So as all these events percolated in my mind this week, I was seized by a desire to make muesli with buckwheat and Brazil nuts. Both buckwheat and Brazil nuts are anti-inflammatory foods, chock full of antioxidants and good fat. Brazil nuts are a recommended post-workout food, because of this.
But even more intriguing, they both taste nutty and sweet, and are good raw. So I made an easy overnight soak of the buckwheat, mixed with soy milk and a little water. It softened the grain enough to make it easy enough to chew, but still entertainingly crunchy. You could certainly add other stuff to your soak, from frozen berries to pomegranate juice, or chia seeds and cinnamon.

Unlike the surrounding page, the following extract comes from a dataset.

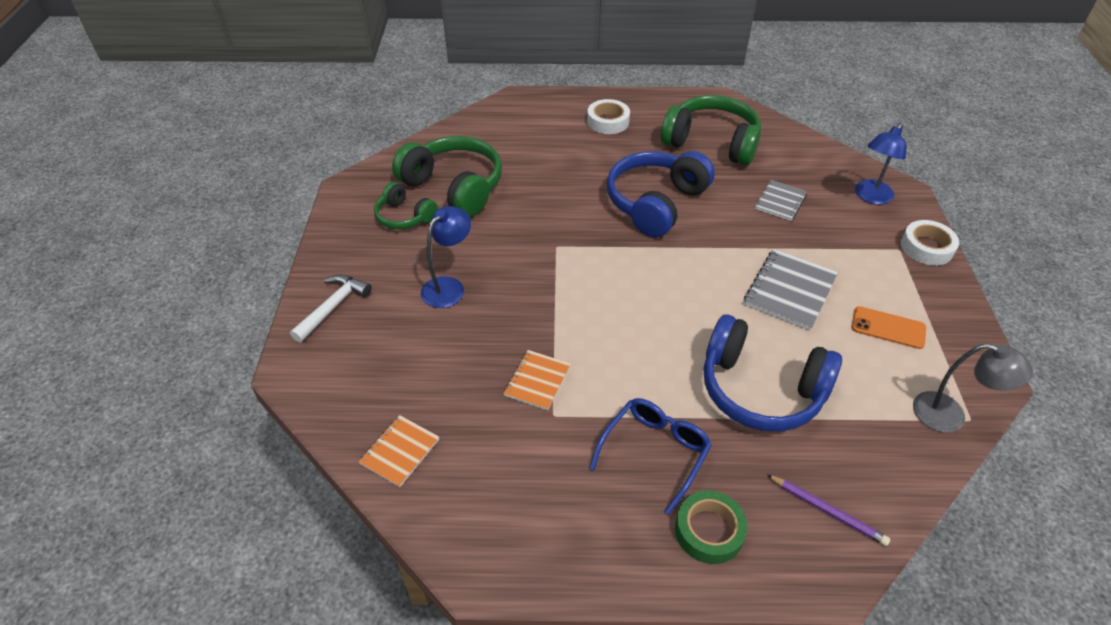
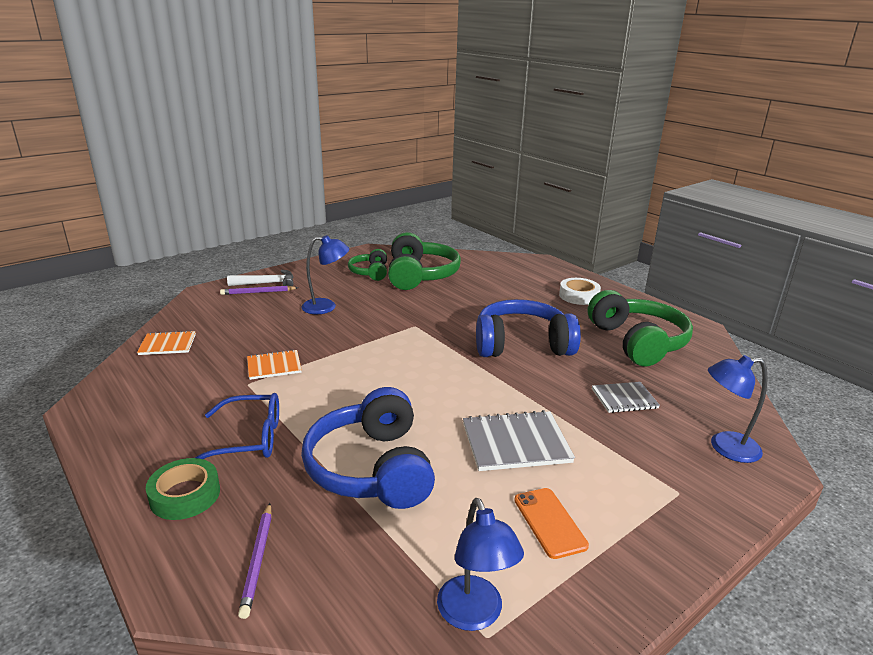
camera: 50 degrees right, 20 degrees down
(349, 324) = (258, 292): none -> purple pencil
(926, 247) = (714, 512): white tape -> none
(950, 415) = (474, 615): grey lamp -> blue lamp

The one thing to know is that the milk will be thickened and a little stringy-looking, but it didn’t bother me a bit. If you want a smoother porridge, just buzz it for a few seconds in the blender.
So here’s to a rebirth of buckwheat in the popular consciousness.
Overnight Buckwheat Soak with Brazil Nuts and Fruit
- 1 cup raw buckwheat groats
- 3/4 cup vanilla soymilk or other milk
- 1/4 cup water
- 1 pinch salt
- 3 Brazil nuts coarsely chopped
- 2 medium plums
- 2 medium nectarines
- In a storage tub, mix the buckwheat, milk, water and salt. Refrigerate, tightly covered, overnight.
- Serve topped with chopped Brazil nuts and fruit. If desired, drizzle with buckwheat honey or other sweetener.